- Aim of the task:
Word for word, give the entries back.

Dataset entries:
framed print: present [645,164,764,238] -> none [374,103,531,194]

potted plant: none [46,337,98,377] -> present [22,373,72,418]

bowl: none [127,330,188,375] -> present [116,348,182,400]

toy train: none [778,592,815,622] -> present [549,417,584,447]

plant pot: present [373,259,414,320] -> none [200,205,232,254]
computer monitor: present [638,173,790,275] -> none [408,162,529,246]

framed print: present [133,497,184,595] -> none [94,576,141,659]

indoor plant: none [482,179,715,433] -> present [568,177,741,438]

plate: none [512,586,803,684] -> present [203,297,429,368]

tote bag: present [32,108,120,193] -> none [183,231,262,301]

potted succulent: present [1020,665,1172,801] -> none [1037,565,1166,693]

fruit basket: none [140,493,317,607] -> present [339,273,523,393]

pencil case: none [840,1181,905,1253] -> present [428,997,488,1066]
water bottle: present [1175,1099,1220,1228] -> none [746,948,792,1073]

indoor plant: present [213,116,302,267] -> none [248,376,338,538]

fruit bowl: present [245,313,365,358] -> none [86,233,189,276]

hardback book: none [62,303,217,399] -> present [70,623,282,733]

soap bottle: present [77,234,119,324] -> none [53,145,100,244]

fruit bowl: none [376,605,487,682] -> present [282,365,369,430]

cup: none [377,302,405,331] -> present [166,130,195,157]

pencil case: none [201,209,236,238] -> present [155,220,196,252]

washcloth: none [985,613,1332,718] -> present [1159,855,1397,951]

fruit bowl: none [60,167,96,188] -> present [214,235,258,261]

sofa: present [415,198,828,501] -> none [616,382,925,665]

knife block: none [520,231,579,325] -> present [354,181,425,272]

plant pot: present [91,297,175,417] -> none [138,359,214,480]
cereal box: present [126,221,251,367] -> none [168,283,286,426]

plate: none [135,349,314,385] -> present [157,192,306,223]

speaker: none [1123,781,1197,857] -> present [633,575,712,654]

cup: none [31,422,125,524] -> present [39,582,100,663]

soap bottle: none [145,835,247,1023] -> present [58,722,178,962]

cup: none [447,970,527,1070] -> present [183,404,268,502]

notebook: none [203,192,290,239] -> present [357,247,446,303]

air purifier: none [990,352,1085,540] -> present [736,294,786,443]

- Response box:
framed print: present [645,164,764,238] -> none [374,103,531,194]

potted plant: none [46,337,98,377] -> present [22,373,72,418]

bowl: none [127,330,188,375] -> present [116,348,182,400]

toy train: none [778,592,815,622] -> present [549,417,584,447]

plant pot: present [373,259,414,320] -> none [200,205,232,254]
computer monitor: present [638,173,790,275] -> none [408,162,529,246]

framed print: present [133,497,184,595] -> none [94,576,141,659]

indoor plant: none [482,179,715,433] -> present [568,177,741,438]

plate: none [512,586,803,684] -> present [203,297,429,368]

tote bag: present [32,108,120,193] -> none [183,231,262,301]

potted succulent: present [1020,665,1172,801] -> none [1037,565,1166,693]

fruit basket: none [140,493,317,607] -> present [339,273,523,393]

pencil case: none [840,1181,905,1253] -> present [428,997,488,1066]
water bottle: present [1175,1099,1220,1228] -> none [746,948,792,1073]

indoor plant: present [213,116,302,267] -> none [248,376,338,538]

fruit bowl: present [245,313,365,358] -> none [86,233,189,276]

hardback book: none [62,303,217,399] -> present [70,623,282,733]

soap bottle: present [77,234,119,324] -> none [53,145,100,244]

fruit bowl: none [376,605,487,682] -> present [282,365,369,430]

cup: none [377,302,405,331] -> present [166,130,195,157]

pencil case: none [201,209,236,238] -> present [155,220,196,252]

washcloth: none [985,613,1332,718] -> present [1159,855,1397,951]

fruit bowl: none [60,167,96,188] -> present [214,235,258,261]

sofa: present [415,198,828,501] -> none [616,382,925,665]

knife block: none [520,231,579,325] -> present [354,181,425,272]

plant pot: present [91,297,175,417] -> none [138,359,214,480]
cereal box: present [126,221,251,367] -> none [168,283,286,426]

plate: none [135,349,314,385] -> present [157,192,306,223]

speaker: none [1123,781,1197,857] -> present [633,575,712,654]

cup: none [31,422,125,524] -> present [39,582,100,663]

soap bottle: none [145,835,247,1023] -> present [58,722,178,962]

cup: none [447,970,527,1070] -> present [183,404,268,502]

notebook: none [203,192,290,239] -> present [357,247,446,303]

air purifier: none [990,352,1085,540] -> present [736,294,786,443]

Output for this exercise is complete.